After decreasing for nine-straight days, hospitalizations of patients with confirmed cases of Covid-19 at East Alabama Medical Center ticked up this week, an expected increase after the loosening of Stay at Home restrictions at the end of April.

The number of patients hospitalized with Covid-19 at EAMC fell from 44 on April 30 to 19 on May 9, before rising to 27 as of Tuesday. EAMC has an additional seven patients hospitalized with testing results still pending. The number of patients with Covid-19 on ventilators has fallen from nine to five during the same two-week period.

"This is not reason to panic," said Brooke Bailey, infection prevention director at EAMC. "But it is a perfect reminder that Covid-19 has to be respected and we cannot let our guard down. Just as good hygiene and social distancing helped us flatten the curve, it's equally important to do now so that we don't see a significant spike in the days and weeks ahead."

As of Wednesday morning, Lee County has had 432 confirmed cases of Covid-19 and 30 deaths. Auburn has had 129 residents that tested positive for Covid-19 and seven deaths, according to Mayor Ron Anders, who gave an update on the pandemic to the Auburn Chamber of Commerce on Tuesday.

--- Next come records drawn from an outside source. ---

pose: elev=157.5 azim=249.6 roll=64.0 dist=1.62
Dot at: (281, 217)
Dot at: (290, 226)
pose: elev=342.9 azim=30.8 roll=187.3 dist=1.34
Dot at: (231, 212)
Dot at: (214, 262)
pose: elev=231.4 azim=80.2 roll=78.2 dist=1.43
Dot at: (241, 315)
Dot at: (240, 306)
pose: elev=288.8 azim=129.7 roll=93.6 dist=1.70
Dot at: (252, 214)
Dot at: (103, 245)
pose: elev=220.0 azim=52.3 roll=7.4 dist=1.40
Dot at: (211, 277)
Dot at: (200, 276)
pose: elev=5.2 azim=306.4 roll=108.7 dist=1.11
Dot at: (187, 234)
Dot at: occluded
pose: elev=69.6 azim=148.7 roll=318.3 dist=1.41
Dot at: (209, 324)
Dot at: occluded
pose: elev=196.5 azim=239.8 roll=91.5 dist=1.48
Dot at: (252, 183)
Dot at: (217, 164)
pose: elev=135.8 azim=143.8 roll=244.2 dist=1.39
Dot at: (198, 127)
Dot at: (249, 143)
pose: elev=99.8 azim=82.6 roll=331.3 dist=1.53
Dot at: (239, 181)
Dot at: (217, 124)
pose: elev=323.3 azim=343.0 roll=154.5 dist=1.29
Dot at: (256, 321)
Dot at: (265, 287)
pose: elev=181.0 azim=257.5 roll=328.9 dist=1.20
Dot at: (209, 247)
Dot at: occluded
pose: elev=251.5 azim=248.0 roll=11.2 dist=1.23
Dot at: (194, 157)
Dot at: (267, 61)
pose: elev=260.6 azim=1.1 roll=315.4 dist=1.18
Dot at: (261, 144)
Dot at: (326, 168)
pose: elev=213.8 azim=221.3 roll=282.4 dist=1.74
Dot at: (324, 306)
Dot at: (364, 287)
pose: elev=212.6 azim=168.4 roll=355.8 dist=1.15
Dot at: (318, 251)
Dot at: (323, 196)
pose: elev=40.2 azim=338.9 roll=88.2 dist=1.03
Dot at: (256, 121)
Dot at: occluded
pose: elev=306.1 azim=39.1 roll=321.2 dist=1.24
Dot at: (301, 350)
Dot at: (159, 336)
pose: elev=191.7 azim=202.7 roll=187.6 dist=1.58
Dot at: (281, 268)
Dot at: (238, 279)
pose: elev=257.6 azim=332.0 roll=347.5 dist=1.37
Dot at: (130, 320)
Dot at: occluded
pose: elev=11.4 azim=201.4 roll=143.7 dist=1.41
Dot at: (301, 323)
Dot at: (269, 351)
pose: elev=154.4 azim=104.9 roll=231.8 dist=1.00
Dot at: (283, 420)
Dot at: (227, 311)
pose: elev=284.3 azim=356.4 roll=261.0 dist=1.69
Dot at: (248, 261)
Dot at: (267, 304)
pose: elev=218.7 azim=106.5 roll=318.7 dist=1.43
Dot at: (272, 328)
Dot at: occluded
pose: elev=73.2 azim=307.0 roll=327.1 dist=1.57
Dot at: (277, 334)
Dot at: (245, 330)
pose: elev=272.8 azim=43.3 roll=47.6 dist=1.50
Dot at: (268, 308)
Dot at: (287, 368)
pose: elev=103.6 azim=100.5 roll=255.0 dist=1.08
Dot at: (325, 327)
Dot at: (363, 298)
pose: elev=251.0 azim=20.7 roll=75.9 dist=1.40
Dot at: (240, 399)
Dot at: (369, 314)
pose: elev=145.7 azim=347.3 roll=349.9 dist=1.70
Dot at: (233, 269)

The uptick in confirmed cases at EAMC comes as restaurants, bars, hair salons, gyms and many other businesses open their doors or begin offering on-premise services for the first time in over a month. The businesses got a green light to reopen on Monday from an amended Safer at Home health order issued by Alabama Gov. Kay Ivey last Friday. Many retail stores started reopening their doors earlier in May with the initial Safer at Home order.

Businesses that reopen must adhere to restrictions, like limiting capacity to 50 percent, mask-wearing by employees or maintaining six feet of social distancing between customers. 

"Covid-19 will not just disappear and we have to learn to live with it," said Dr. Ricardo Maldonado, infectious disease specialist at EAMC, last week. "Our lives will not be the same for a while, probably until a vaccine is available or until the majority of people have developed immunity. That will easily take another year and we cannot stay in quarantine that long. Cases will continue to occur. Reopening the country is necessary."

EAMC officials are encouraging residents to wear masks in public, to disinfect high-touch surfaces like door handles and counters, and to use hand sanitizer after touching grocery carts, doors and money. 

It has become a common sight to see people wearing masks when venturing out in public over the past several weeks, although many residents have not heeded the recommendation, a stance that has drawn criticism from many residents on social media platforms. 

Any barrier that protects the face is better than nothing, said Maldonado. 

"Covering eyes with glasses or face shields, and mouth and nose with masks, are physical barriers to droplets that contain the virus," he said. "They are better than not having anything. The way we protect ourselves in the hospitals is exactly that way — we wear face shields and masks, and practice hand hygiene obsessively. They are not 100 percent perfect, but help."

The amended health order also gave the green light for churches to resume hosting in-person services, although with reduced attendance and social distancing guidelines. 

"We had several patients who unfortunately got Covid-19 at church services and several of them died," said Maldonado. "The same situation will happen if we do not make changes."

EAMC's 528-SICK Call Center is still taking calls and screening for Covid-19, although hours of operation have been reduced. Currently, the hotline is open from 7:30 a.m. to 5 p.m. Monday through Friday. The call center is closed on Saturdays and Sundays for the time being.

"It's important that people pay attention to their symptoms and not assume what they are experiencing is allergies or something else," said Bailey.